After returning to Oxford in 1947, Cowdrey studied modern (post-1760) history and theology (under Austin Farrer). He first began research into the medieval papacy and Pope Gregory VII during his theological studies. He also learned biblical Hebrew and ancient Greek, in addition to the modern languages he already knew (English, French, German and Italian). In 1953, he took holy orders at St Stephen's House, Oxford, a high church seminary, where he also taught Old Testament and theology until 1956, when he took up the chaplaincy at St Edmund Hall. In 1957, St Edmund Hall received new statutes, becoming a full college, and Cowdrey was thus one of the founding fellows.
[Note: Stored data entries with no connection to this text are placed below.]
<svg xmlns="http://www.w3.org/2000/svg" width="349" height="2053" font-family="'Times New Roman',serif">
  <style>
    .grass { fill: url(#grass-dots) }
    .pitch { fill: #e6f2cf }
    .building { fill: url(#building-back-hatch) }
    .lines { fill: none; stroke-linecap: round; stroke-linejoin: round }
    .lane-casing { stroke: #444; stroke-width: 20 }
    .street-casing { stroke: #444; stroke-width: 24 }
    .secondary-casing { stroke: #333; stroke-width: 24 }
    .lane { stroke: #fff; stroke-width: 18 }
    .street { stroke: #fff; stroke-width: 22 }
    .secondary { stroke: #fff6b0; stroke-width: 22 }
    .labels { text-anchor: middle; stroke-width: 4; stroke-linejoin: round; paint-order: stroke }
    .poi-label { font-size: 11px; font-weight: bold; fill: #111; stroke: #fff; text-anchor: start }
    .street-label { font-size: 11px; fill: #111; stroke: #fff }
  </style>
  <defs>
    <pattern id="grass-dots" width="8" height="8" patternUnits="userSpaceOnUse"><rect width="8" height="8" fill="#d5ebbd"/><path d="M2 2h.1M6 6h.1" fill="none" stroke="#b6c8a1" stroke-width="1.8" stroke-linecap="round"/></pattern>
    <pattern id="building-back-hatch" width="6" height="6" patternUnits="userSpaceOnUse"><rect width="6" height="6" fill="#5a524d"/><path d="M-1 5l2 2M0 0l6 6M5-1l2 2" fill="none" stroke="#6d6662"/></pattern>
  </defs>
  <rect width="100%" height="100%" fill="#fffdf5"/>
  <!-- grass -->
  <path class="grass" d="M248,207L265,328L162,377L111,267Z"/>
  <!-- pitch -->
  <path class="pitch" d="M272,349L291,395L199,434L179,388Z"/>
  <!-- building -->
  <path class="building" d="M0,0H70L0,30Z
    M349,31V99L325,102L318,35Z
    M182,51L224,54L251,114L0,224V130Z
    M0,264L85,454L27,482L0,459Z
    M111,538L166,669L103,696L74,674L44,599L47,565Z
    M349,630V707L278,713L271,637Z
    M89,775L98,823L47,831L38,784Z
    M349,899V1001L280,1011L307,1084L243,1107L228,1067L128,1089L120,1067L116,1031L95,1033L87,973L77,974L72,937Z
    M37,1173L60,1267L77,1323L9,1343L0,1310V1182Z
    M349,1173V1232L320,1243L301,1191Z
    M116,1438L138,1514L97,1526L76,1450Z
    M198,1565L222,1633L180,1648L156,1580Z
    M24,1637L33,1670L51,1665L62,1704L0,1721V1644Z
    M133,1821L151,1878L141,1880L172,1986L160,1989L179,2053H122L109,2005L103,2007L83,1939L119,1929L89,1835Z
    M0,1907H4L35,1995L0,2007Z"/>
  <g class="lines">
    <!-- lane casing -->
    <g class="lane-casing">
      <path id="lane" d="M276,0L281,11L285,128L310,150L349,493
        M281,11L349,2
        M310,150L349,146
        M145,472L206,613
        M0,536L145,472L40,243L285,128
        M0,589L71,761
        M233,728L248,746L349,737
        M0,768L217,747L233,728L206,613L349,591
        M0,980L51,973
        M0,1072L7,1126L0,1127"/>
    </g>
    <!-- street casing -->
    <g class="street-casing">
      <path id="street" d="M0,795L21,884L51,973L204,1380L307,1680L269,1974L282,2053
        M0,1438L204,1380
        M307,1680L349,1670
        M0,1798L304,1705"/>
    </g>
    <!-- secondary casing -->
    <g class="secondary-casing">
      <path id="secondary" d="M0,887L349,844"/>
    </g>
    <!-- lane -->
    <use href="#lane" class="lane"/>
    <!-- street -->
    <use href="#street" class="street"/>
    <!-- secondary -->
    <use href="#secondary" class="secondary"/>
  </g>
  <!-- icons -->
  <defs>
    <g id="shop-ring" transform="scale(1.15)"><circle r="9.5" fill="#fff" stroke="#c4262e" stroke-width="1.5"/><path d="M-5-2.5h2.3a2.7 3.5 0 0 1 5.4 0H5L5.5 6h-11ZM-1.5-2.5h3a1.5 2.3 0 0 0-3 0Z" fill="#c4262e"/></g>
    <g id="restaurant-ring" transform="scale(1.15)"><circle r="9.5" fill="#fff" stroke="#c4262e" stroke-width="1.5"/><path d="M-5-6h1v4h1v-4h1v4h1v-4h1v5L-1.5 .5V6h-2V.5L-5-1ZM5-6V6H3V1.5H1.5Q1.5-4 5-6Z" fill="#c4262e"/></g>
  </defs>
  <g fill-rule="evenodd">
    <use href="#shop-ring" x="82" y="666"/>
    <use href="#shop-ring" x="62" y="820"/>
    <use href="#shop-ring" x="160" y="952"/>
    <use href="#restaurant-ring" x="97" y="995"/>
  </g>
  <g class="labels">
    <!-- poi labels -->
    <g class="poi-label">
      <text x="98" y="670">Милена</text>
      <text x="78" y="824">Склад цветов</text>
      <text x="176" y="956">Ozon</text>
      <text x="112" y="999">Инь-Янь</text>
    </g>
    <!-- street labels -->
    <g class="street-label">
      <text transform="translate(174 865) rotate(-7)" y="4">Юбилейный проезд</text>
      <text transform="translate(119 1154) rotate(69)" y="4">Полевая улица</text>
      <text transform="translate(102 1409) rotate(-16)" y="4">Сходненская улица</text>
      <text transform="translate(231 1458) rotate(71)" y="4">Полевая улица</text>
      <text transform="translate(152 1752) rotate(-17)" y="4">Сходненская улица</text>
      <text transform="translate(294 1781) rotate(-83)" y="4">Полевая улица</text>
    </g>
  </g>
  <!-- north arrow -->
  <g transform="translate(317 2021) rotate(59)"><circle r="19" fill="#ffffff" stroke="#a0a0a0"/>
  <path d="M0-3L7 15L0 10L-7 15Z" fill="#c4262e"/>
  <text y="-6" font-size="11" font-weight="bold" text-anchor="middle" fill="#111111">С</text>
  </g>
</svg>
In 1963, Cowdrey studied the dissemination and reception of Augustine of Hippo's theology. In 1966–1968, he published three articles on Milan in order to illuminate the background to the Patarene movement and the Gregorian reform. In 1970, he published his first book—The Cluniacs and the Gregorian Reform—and an article on the Peace and Truce of God, which remains "the most reliable and most persuasive discussion of the Peace and Truce in English". He argued that there was a connection between the earlier Peace and Truce movements and the later Crusades. He also published a paper that year arguing that from the start the purpose of the First Crusade was the liberation of Jerusalem. This was a refutation of the thesis of Carl Erdmann that the goal of the crusade at the start was the defence of the Byzantine Empire and the eastern church.

The latter paper made Cowdrey an important crusades scholar. In the summer of 1977, he lectured in Israeli universities and visited crusader sites. Much of his later work on the Crusades was collected in The Crusades and Latin Monasticism in the Eleventh and Twelfth Centuries (1999). In 1972, he published his second book, The Epistolae Vagantes of Pope Gregory VII, an edited and translated collection of the unregistered letters of Gregory VII that Erdmann had been intending to do before his death. In 2002, he published The Register of Pope Gregory VII, 1073–1085, an English translation of Gregory's registered letters, the first since Ephraim Emerton's appeared in 1932.

In 1983, The Age of Abbot Desiderius: Montecassino, the Papacy, and the Normans in the Eleventh and Early Twelfth Centuries, a preliminary to Cowdrey's projected book on Gregory VII, appeared. The projected book, Pope Gregory VII, 1073–1085, appeared in 1998 and was considered an instant masterpiece. His last book, Lanfranc: Scholar, Monk, and Archbishop, was published in 2003. It is a study of Lanfranc of Canterbury, an Italian monk from Normandy, that seeks to show that he understood England and the needs of the English church.

Cowdrey married Judith Watson Davis, a musician, in 1959. They had two daughters and a son. Judith died in 2004. Late in life, Cowdrey was diagnosed with Parkinson's disease. He died on 4 December 2009.